Pourquoi alors ne pas investir dès maintenant au profit de recherches sur les vaccins les milliards qui seront de toute façon dépensés en conséquence de la pandémie. Les spécialistes répondent que, même si certaines souches vaccinales semblent prometteuses, il faudra de nombreux mois avant de les produire et de les diffuser en quantités industrielles. Vacciner 50 % de la population pourrait suffire à stopper l'épidémie, mais, d'ores et déjà, cela voudrait dire vacciner des millions ou dizaines de millions de personnes dans les pays pauvres, ce qui est impossible, ne fut-ce que par les vaccins ne sont pas encore au point.

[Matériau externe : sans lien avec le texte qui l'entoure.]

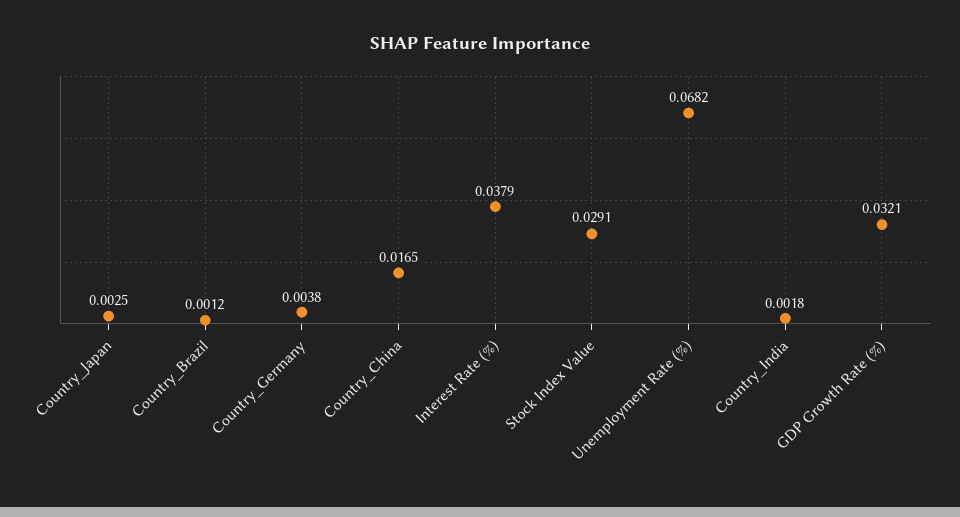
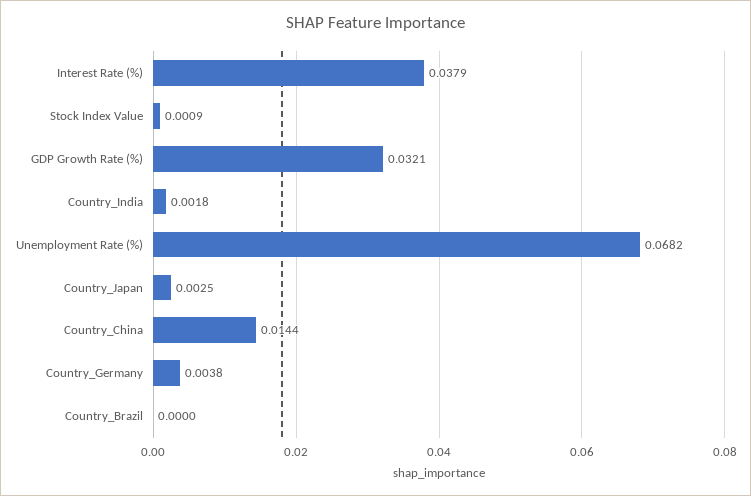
  {
    "Country_Japan": 0.0025,
-   "Country_Brazil": 0.0012,
+   "Country_Brazil": 0,
    "Country_Germany": 0.0038,
-   "Country_China": 0.0165,
+   "Country_China": 0.0144,
    "Interest Rate (%)": 0.0379,
-   "Stock Index Value": 0.0291,
+   "Stock Index Value": 0.0009,
    "Unemployment Rate (%)": 0.0682,
    "Country_India": 0.0018,
    "GDP Growth Rate (%)": 0.0321
  }

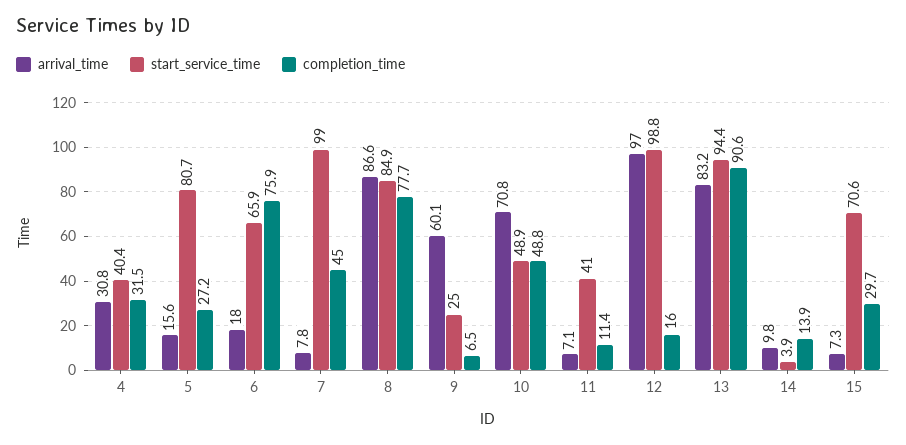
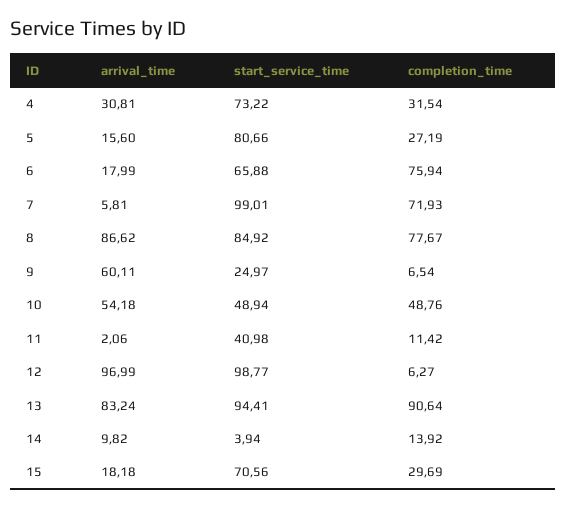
  {
    "arrival_time": {
      "4": 30.81,
      "5": 15.6,
      "6": 17.99,
-     "7": 7.8,
+     "7": 5.81,
      "8": 86.62,
      "9": 60.11,
-     "10": 70.8,
+     "10": 54.18,
-     "11": 7.1,
+     "11": 2.06,
      "12": 96.99,
      "13": 83.24,
      "14": 9.82,
-     "15": 7.3
+     "15": 18.18
    },
    "start_service_time": {
-     "4": 40.4,
+     "4": 73.22,
      "5": 80.66,
      "6": 65.88,
      "7": 99.01,
      "8": 84.92,
      "9": 24.97,
      "10": 48.94,
      "11": 40.98,
      "12": 98.77,
      "13": 94.41,
      "14": 3.94,
      "15": 70.56
    },
    "completion_time": {
      "4": 31.54,
      "5": 27.19,
      "6": 75.94,
-     "7": 45,
+     "7": 71.93,
      "8": 77.67,
      "9": 6.54,
      "10": 48.76,
      "11": 11.42,
-     "12": 16,
+     "12": 6.27,
      "13": 90.64,
      "14": 13.92,
      "15": 29.69
    }
  }

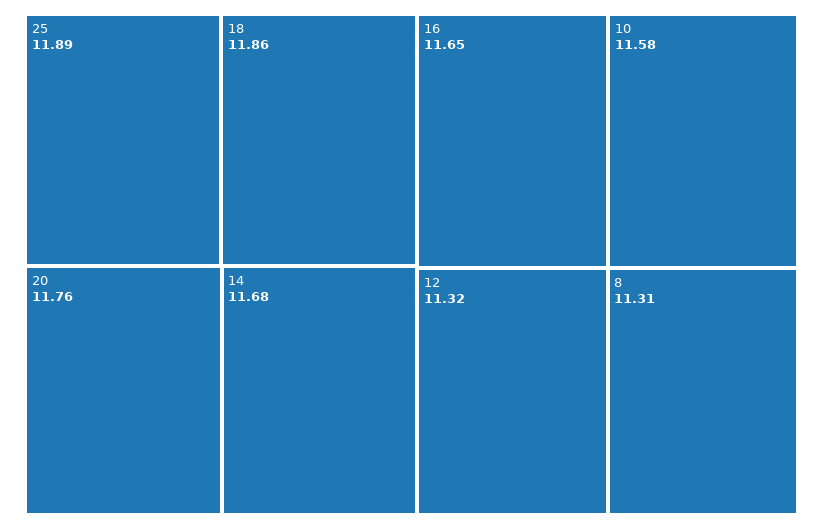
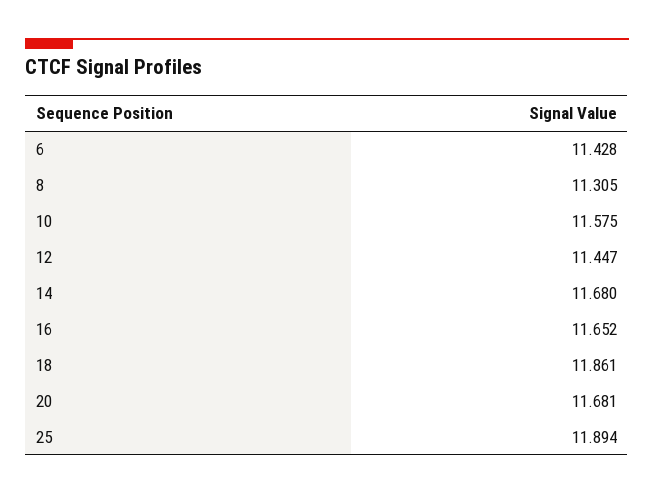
  {
    "25": 11.894,
    "18": 11.861,
-   "20": 11.76,
+   "20": 11.681,
    "14": 11.68,
    "16": 11.652,
    "10": 11.575,
-   "12": 11.32,
+   "12": 11.447,
-   "8": 11.305
+   "8": 11.305,
+   "6": 11.428
  }

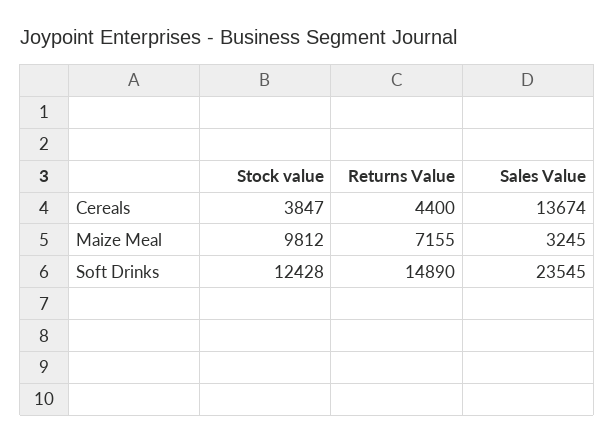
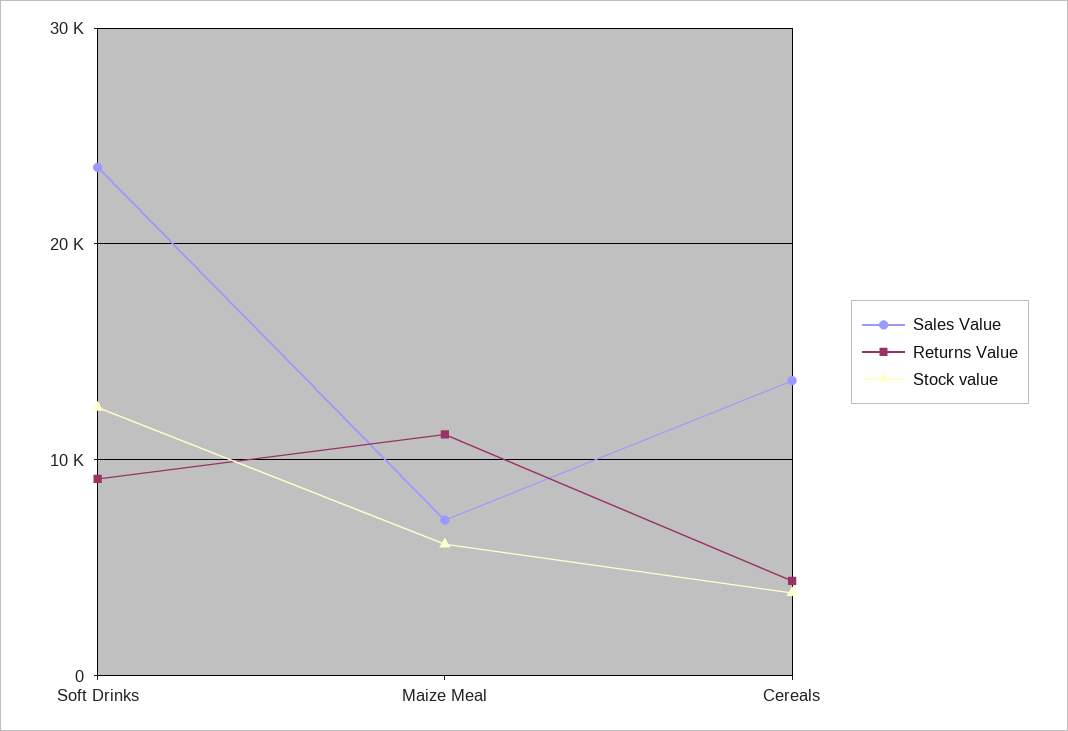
  {
    "Stock value": {
      "Cereals": 3847,
-     "Maize Meal": 9812,
+     "Maize Meal": 6000,
      "Soft Drinks": 12428
    },
    "Returns Value": {
      "Cereals": 4400,
-     "Maize Meal": 7155,
+     "Maize Meal": 11000,
-     "Soft Drinks": 14890
+     "Soft Drinks": 9000
    },
    "Sales Value": {
      "Cereals": 13674,
-     "Maize Meal": 3245,
+     "Maize Meal": 7000,
      "Soft Drinks": 23545
    }
  }

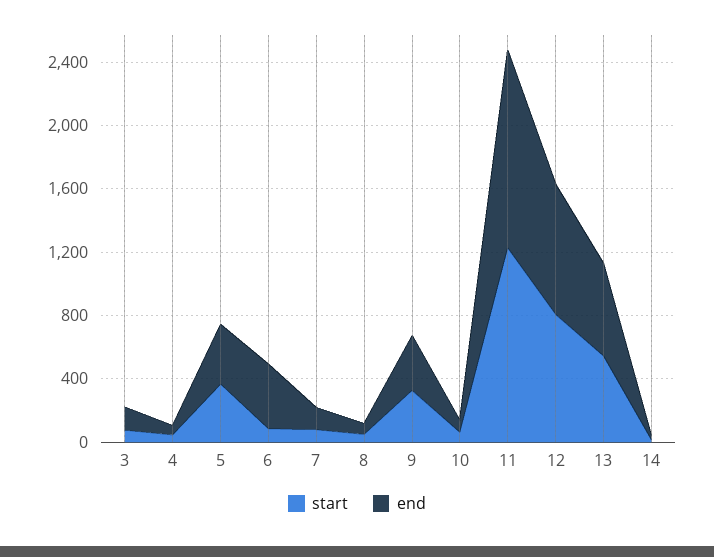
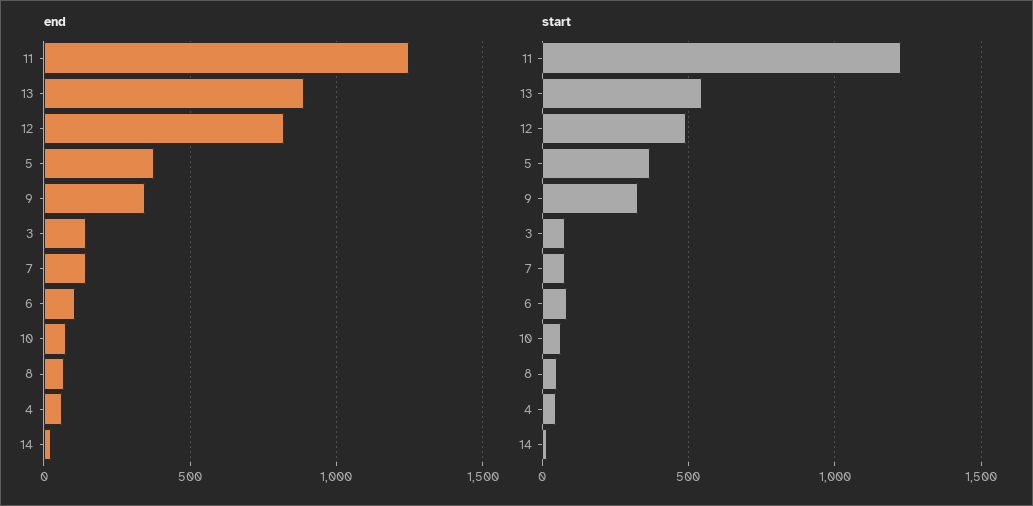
  {
    "start": {
      "3": 100,
      "4": 50,
      "5": 350,
      "6": 100,
      "7": 100,
      "8": 50,
      "9": 350,
      "10": 50,
      "11": 1250,
-     "12": 800,
+     "12": 500,
      "13": 550,
      "14": 0
    },
    "end": {
      "3": 150,
      "4": 50,
      "5": 400,
-     "6": 400,
+     "6": 100,
      "7": 150,
      "8": 50,
      "9": 350,
      "10": 100,
      "11": 1250,
      "12": 800,
-     "13": 600,
+     "13": 900,
      "14": 50
    }
  }

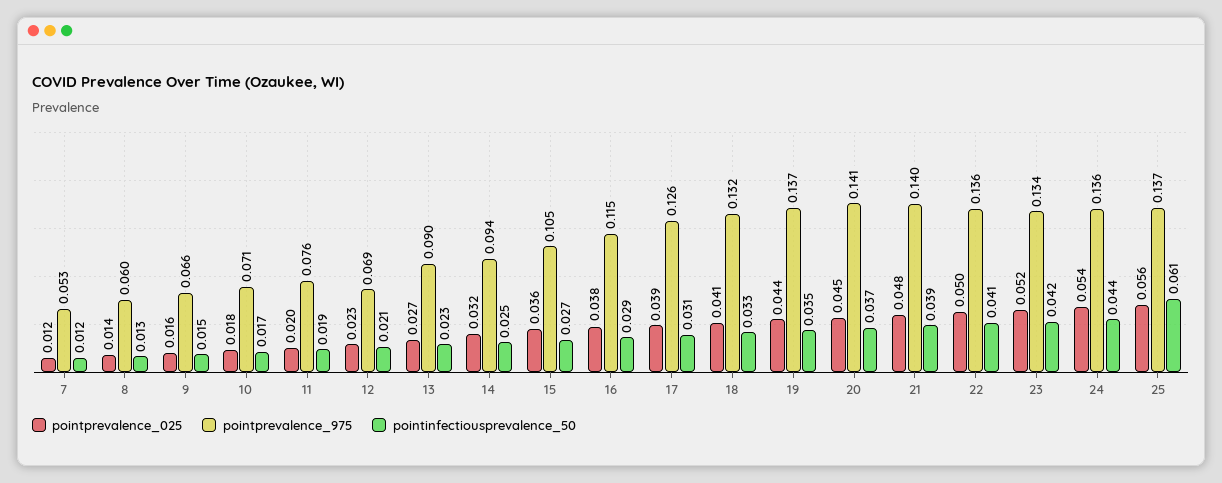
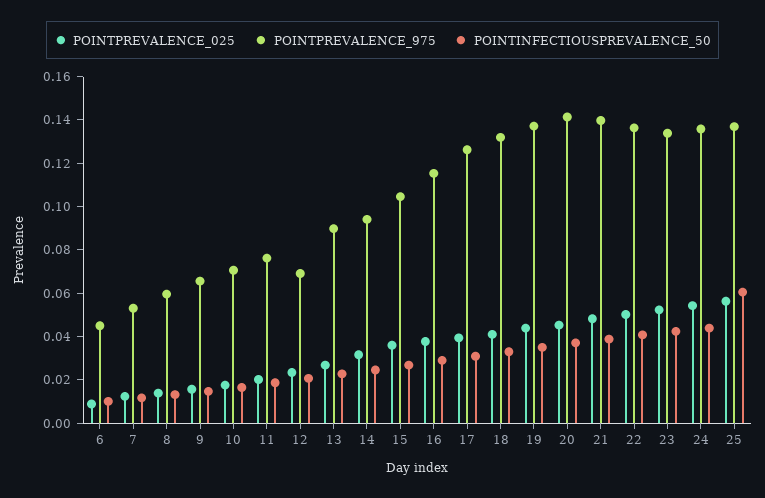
  {
    "pointprevalence_025": {
      "7": 0.012,
      "8": 0.014,
      "9": 0.016,
      "10": 0.018,
      "11": 0.02,
      "12": 0.023,
      "13": 0.027,
      "14": 0.032,
      "15": 0.036,
      "16": 0.038,
      "17": 0.039,
      "18": 0.041,
      "19": 0.044,
      "20": 0.045,
      "21": 0.048,
      "22": 0.05,
      "23": 0.052,
      "24": 0.054,
-     "25": 0.056
+     "25": 0.056,
+     "6": 0.01
    },
    "pointprevalence_975": {
      "7": 0.053,
      "8": 0.06,
      "9": 0.066,
      "10": 0.071,
      "11": 0.076,
      "12": 0.069,
      "13": 0.09,
      "14": 0.094,
      "15": 0.105,
      "16": 0.115,
      "17": 0.126,
      "18": 0.132,
      "19": 0.137,
      "20": 0.141,
      "21": 0.14,
      "22": 0.136,
      "23": 0.134,
      "24": 0.136,
-     "25": 0.137
+     "25": 0.137,
+     "6": 0.045
    },
    "pointinfectiousprevalence_50": {
      "7": 0.012,
      "8": 0.013,
      "9": 0.015,
      "10": 0.017,
      "11": 0.019,
      "12": 0.021,
      "13": 0.023,
      "14": 0.025,
      "15": 0.027,
      "16": 0.029,
      "17": 0.031,
      "18": 0.033,
      "19": 0.035,
      "20": 0.037,
      "21": 0.039,
      "22": 0.041,
      "23": 0.042,
      "24": 0.044,
-     "25": 0.061
+     "25": 0.061,
+     "6": 0.01
    }
  }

Quant à interdire ou fortement limiter les transports aériens, les agents propagateurs de virus les plus actifs, aucun spécialiste ne le conseille. Il en découlerait un blocage généralisé des échanges, dont en tout premier lieu ceux intéressant les personnels de santé. Selon les modèles de propagation du virus établis récemment, les pays les plus à risque sont en le Ghana et la Gambie en Afrique, et la Belgique, la France ainsi que les États-Unis hors Afrique.

Une systémique des virus

Pour en revenir à notre propos initial, concernant la propagation du virus du djihad dans les pays du Moyen-Orient, les spécialistes des épidémies, considérées comme des phénomènes systémiques affectant l'ensemble du monde connecté d'aujourd'hui, pourront faire d'intéressantes études comparatives. Il en sera de même des spécialistes de la mémétique, ayant déjà démontré que les mêmes, qu'ils soient bénéfiques pour la société ou mortels (tel que l'envie d'égorger un prétendu infidèle) se propagent dans les sociétés anthropotechniques selon des modes viraux très voisins de ceux responsables de la grippe, et aujourd'hui d'Ébola. La science a encore beaucoup de choses à apprendre.